Like I said this morning, this performance was kind of predictable. When I said it was a trap game though this morning, I was thinking loss. If not for Harding and a great start, it would have been.
It’s just the way it goes sometimes when a number of factors add up. Up and back to Edmonton, lots of games lately, long road trip coming up, desperate team who got embarrassed two nights before. It had all the makings for a sloppy, no legs game.
But as bad as the Wild was tonight in terms of execution, the battle level as usual was never a question.
That’s what Yeo liked about it.
“I love the work ethic and the attitude that our guy’s bring,” Yeo said.
And the goaltending, Yeo said, “That’s been really consistent with our team all year, and with that, even in that game tonight, we weren’t our best, but there’s a feeling on the bench that it’s not like we’re just hanging on by the skin of our teeth here. There’s not a sense that we’re in extreme danger because we know that those guys are back there and they’re playing solid.”
I’ll write about this more soon, but the Wild’s depth continues to be impressive.
As Ken Hitchcock said to me a few weeks back, guys are just interchangeable.
Think about it. The first seven or eight weeks, defensemen were dropping like flies, but in came guys like Justin Falk and Nate Prosser and Kris Fredheim. Still, Marek Zidlicky’s out (affecting the power play) and now Falk right after guys like Marco Scandella and Clayton Stoner.
Up front, they’ve been without Guillaume Latendresse for 11 games and counting, now Cal Clutterbuck.
But in comes Casey Wellman to the second line, and he flashes speed and skill tonight, good play with the puck and a goal. On the fourth line the last few games, David McIntyre. In tonight, Cody Almond.
The Wild has depth, and again, these aren’t the high-end guys, like Mikael Granlund, who is lighting up Finland, and Johan Larsson and Brett Bulmer and Zack Phillips. These aren’t the high-end college guys, like Charlie Coyle and Jason Zucker and Erik Haula, who all had huge games tonight.
It’s just impressive and again gives all Wild fans reason for optimism down the road. You’ve got to love it when the best days of this organization are ahead, and this is a team who has the most points in the NHL right now.
Pretty doggone good, as Bobby Bowden would say.
Zach Parise, the former Shattuck-St. Mary’s star and Minnesota native, had a strong, workmanlike game. He scored a goal, an assist, had eight shots and he battled in all three zones -- almost as if he was auditioning for the Wild.
Parise is an unrestricted free agent next summer, and if he gets there, it would not be surprising if the Wild pursued him.
-- Backstrom had his fifth assist in 299 games.
--Mikko Koivu’s seven-game point streak ended.
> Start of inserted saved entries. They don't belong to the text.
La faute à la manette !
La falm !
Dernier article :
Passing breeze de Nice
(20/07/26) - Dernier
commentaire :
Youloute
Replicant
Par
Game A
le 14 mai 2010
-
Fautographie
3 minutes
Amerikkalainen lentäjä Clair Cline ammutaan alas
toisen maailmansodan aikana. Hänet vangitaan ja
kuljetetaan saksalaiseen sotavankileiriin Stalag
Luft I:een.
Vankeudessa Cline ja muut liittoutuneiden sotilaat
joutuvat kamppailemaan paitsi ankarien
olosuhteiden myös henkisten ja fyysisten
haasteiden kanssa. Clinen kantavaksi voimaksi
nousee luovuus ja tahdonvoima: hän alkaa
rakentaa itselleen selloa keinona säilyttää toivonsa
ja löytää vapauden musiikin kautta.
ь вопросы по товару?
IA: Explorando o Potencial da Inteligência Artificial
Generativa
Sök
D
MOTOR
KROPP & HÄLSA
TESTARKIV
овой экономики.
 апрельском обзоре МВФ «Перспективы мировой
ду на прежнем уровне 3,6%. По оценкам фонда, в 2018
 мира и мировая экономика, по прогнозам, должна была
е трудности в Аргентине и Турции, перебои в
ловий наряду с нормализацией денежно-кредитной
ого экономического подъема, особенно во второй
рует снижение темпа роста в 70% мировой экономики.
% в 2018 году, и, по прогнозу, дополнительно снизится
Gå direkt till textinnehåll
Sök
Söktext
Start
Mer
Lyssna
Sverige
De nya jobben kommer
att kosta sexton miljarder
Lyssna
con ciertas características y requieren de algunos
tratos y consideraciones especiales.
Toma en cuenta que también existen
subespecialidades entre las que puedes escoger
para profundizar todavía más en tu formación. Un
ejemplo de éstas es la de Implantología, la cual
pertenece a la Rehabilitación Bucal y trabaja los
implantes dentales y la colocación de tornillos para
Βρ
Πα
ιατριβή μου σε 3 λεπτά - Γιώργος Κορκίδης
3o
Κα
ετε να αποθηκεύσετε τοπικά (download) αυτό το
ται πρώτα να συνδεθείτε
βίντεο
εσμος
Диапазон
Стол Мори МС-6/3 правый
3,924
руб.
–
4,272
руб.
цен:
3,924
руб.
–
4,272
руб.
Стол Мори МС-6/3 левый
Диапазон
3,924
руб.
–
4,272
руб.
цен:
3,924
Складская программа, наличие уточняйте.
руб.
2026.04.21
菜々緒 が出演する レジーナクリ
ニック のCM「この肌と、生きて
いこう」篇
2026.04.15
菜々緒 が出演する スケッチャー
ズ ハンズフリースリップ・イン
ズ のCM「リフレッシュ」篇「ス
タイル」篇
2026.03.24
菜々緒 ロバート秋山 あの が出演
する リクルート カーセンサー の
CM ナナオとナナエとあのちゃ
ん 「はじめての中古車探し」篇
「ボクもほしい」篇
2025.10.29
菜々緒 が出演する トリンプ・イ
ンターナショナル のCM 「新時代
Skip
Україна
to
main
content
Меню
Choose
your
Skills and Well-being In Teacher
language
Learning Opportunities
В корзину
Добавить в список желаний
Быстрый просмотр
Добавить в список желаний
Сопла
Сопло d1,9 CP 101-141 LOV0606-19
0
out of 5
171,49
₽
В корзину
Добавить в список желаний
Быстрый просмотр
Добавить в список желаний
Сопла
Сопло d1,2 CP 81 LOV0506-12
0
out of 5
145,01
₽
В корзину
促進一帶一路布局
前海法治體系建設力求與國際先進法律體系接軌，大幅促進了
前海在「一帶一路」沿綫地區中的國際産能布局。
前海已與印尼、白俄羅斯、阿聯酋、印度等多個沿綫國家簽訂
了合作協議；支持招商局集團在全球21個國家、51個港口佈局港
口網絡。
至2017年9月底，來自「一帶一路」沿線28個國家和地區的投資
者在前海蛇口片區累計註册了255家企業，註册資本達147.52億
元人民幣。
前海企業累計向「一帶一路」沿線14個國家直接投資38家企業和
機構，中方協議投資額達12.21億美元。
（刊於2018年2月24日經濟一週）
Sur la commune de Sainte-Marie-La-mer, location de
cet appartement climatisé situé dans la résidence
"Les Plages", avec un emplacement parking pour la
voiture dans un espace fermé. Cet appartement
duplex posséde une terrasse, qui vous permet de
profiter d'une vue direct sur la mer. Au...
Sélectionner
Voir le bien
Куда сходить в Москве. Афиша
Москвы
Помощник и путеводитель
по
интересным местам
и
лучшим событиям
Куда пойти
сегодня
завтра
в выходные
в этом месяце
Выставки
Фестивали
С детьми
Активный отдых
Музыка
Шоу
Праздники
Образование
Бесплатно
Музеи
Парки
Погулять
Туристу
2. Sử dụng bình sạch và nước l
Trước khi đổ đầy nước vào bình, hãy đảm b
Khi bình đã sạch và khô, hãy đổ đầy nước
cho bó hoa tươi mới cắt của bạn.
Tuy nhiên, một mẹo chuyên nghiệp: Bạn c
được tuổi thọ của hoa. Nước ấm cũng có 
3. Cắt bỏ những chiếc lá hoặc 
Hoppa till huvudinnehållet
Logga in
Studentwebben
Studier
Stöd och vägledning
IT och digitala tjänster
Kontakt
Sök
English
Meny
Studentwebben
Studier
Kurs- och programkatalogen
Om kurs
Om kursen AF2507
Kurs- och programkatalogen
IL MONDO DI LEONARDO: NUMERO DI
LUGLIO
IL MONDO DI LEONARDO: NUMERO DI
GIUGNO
--Mike Lundin and Greg Zanon had 13 of the Wild’s 24 blocked shots
--Brodziak scored goals in consecutive games for the first time since 2009-10
--Five of Heatley’s seven goals have been the Wild’s first of a game
--The Wild won for an NHL-best 10th time when the opposition scores first BUT it wasn’t a one-goal game (darn Brodziak ruined it with the sweet breakaway tally).
--The Wild is 16-1 when allowing two goals or fewer, 0-6-3 when giving up three or more.
The Wild will not practice before its flight Saturday, and I have a flight in the morning to LA. But I should talk to Yeo in the morning by phone and I should have Internet on the long flight, so I’ll update the blog and my Twitter (www.twitter.com/russostrib) with Wild news and Niklas Backstrom and other injury updates when I know them.
Talk to you in the morning or from the O.C.